— Что хмуришься?
— Мать приболела.
— Что-нибудь нужно?
— Пока нет. С врачом говорил — советует на курорт отправить. Сегодня ребята отвезут, отдохнет месяц, восстановится.
— Будем надеяться.
— Старенькая она совсем стала.
— Сколько ей будет?
— Семьдесят четыре.
— Еще не возраст, — успокоил его Бройслав, хоть так не считал. Пожила старушка. Вот тоже судьба — полжизни ребенка себе вымаливать, а остальную половину о нем заботиться. Получается, семьдесят лет жизни на одну идею убить и только ею жить. Хотя это как раз Бройславу было понятно, и оттого Евгения Ивановна, мать Гарика, у него только положительные чувства вызывала. К тому же и женщиной была тихой, доброй, не нудной и ворчливой, как его мать, на больное не давила, ничего не требовала, не связывала, не обязывала — редкостный человек.
— Что ей на день рождения подарить?
— Да ей, как обычно, ничего не надо.
— Ясно, — улыбнулся. — Ничего кроме одного — с нами увидеться.
— Ну.
— Значит, себя и подарим. Отложи все дела на неделю, с ней побудем. Ты, кстати, можешь на месяц остаться.
— Нет, я тебя одного не оставлю. Да и что мне там делать? За неделю взвою от скуки. И матери не отдых, а хлопоты, начнет опять блинами да оладьями пичкать, из кухни не вылезать. Кому надо?
— Тоже верно, — согласился Энеску, покосившись в окно. — Долго еще ехать?
— Почти прибыли.
Макрухин фактически протрезвел, но в себя еще не пришел. Голова тяжелая, в глазах туман стелется и хочется лишь одного — горизонтальное положение на сутки принять. А не получается, работать надо.
Семен потер в сотый раз глаза и опять уставился на визитку, всученную ему секретаршей вместе с пятой кружкой крепкого кофе. Золоченые буквы на кремовом фоне: Энеску Бройслав Вольдемарович, и больше ничего, ни единых координат. Что за перец с горы? Что за загадки с утра? И на хинди они ему?
Валька — дура, — недовольно глянул на секретаршу: сама разобраться не может, что ли? Или думает шеф всех подряд с улицы принимать станет?
— А-а… не пойти ли ему в лабиринт к Минотавру, Энеску этому? — поморщился, качнув визиткой в пальцах. Рука тянулась ее в резак для мусора скинуть, а что-то внутри Макрухина останавливало.
— Семен Яковлевич, господин Энеску записался на прием три дня назад…
— Хоть три года вперед…
— Это же Орион! — качнулась к нему раздосадованная женщина: совсем спятил!

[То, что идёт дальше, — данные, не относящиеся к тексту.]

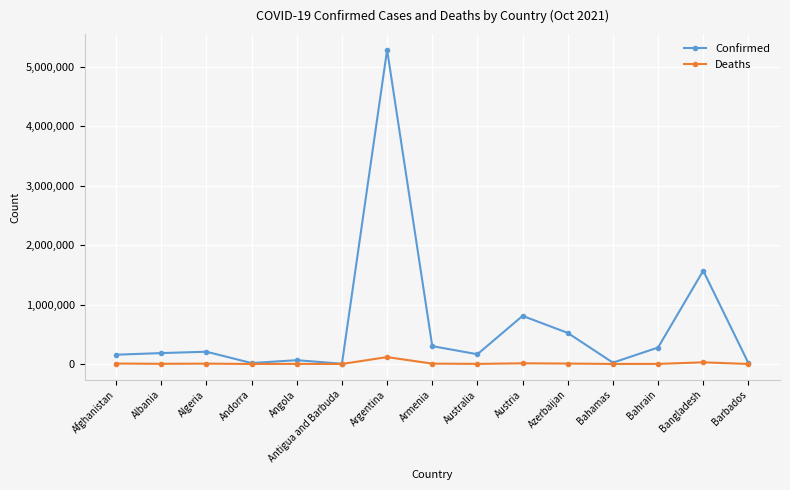

Where is Confirmed nearest to the value 2643515?

Bangladesh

И чуть кулачком ему по лбу не постучала, видя вялую работу мысли в мутных с похмелья глазах — да, очухивайся ты быстрее и шевели извилинами!
— Энеску! Точно! — Дошло! Ничего себе, какую птицу в его курятник надуло!
И вскочил:
— Придержи в приемной: коньячок там, конфеты, журналы! Мне пять минут надо!
— Хорошо, — заверила и выплыла из кабинета, готовя дежурную улыбку на ходу, а Макрухин к шкафу метнулся, костюм с рубашкой срочно менять. Бритвой зажужжал, приводя себя спешно в порядок. Если этого клиента упустить — будет последним лохом. Он, может, всю жизнь вот на таких акул рыбачил, и если срастется, получится на крючок взять… а не пошел бы Чигинцев в туман за поворотом!
Валентина всяких мужчин повидала — клиентура Макрухина примечательная, с достатком меньше зеленого полмиллиона в год редко берет, да и служащие у него как на подбор, только успевай себя в руки брать, слюнки вовремя утирая. И вроде удавалось, а тут уехала. Увидела дивную процессию из трех шкафов и двух дядечек с обложки, застыла в ступоре, прижимая поднос к груди, как щит.
— Я Энеску, — представился тот, что невольно все Валино внимание на себя забрал.
— Конечно, — кивнула, дурой себя чувствуя. — Конечно.
И ни с места. Взгляд сверяет оригинал с мечтой европейских женщин, фото которого в последнем номере журнала во всем очаровании представлен, лично Валентиной исследован и даже в прикроватную тумбочку сунут, чтоб не потерялся. Что артисты, звезды эстрады и манекенщики? Лучшие гримеры и фотографы из любой Бабы-Яги и Кощея Бессмертного Афродиту и Аполлона за сходную цену сделают. Это она не понаслышке знала и лично не раз убеждалась в глобальном отличии фотокопии и оригинала. Порой пока не представятся — так и не узнать, а тут наоборот выходило — фото: а-а, а оригинал: о-о-о. Больше и слов нет.